[Recorded data]
◇ ◇ ◇ ◇ ◇ ◇ ◇

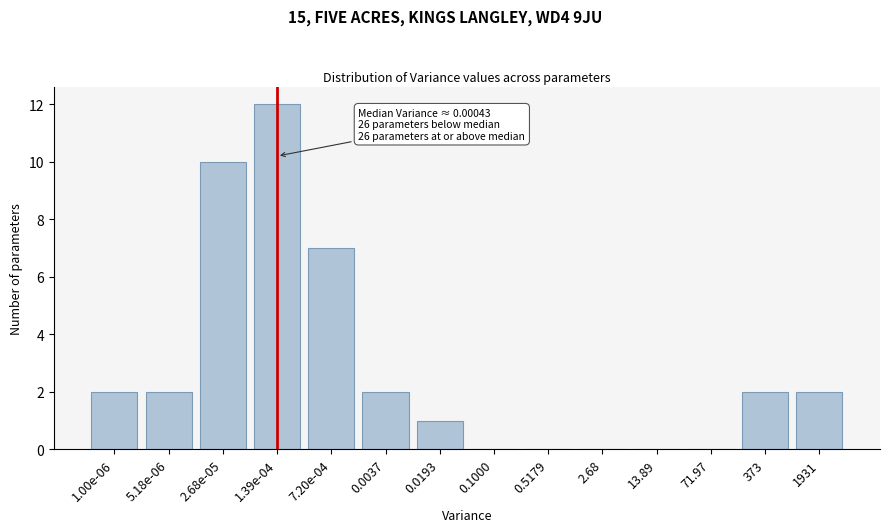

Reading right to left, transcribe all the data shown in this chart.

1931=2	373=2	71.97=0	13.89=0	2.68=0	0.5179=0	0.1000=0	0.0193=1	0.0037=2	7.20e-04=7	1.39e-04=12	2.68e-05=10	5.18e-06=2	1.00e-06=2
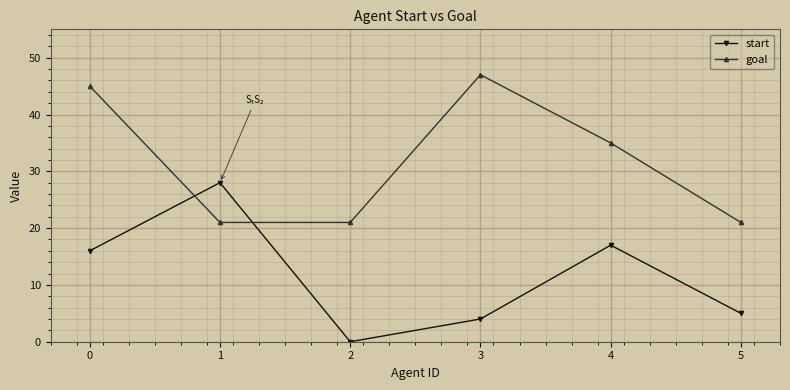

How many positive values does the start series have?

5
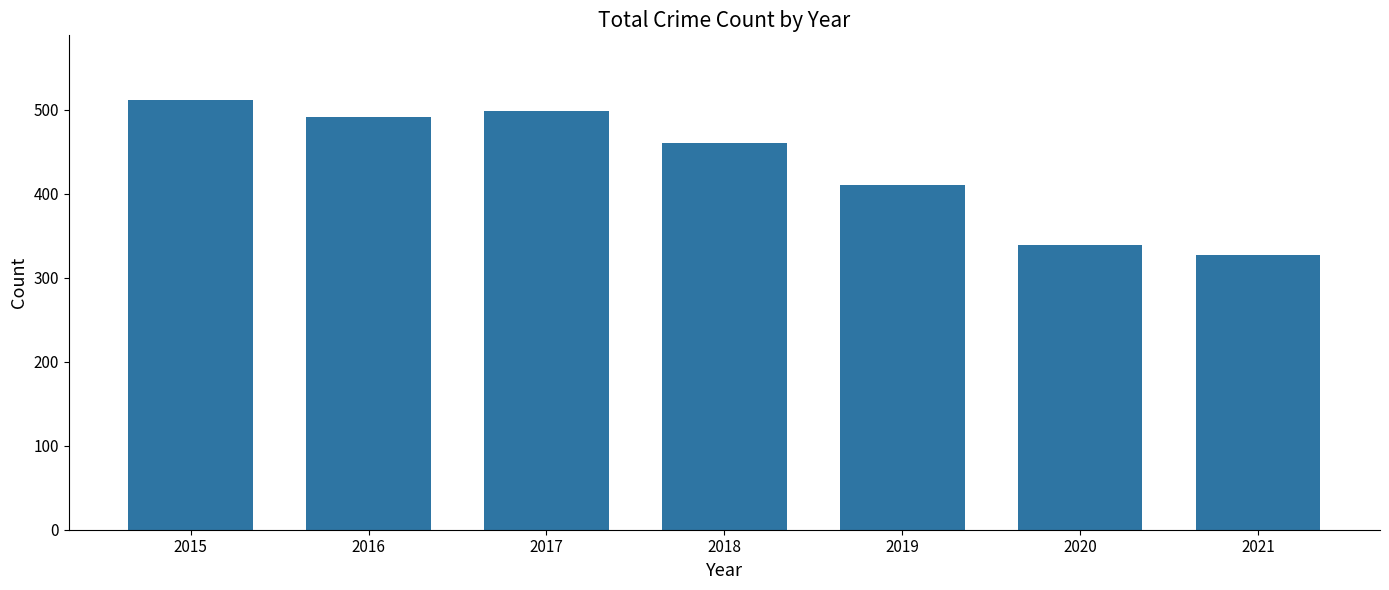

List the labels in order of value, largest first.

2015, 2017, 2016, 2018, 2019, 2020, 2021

◇ ◇ ◇ ◇ ◇ ◇ ◇

[TO-DO ITEM] Which lines in the rows above contain the word "largest"? Copy each of them in full.

[TASK ANSWER]
List the labels in order of value, largest first.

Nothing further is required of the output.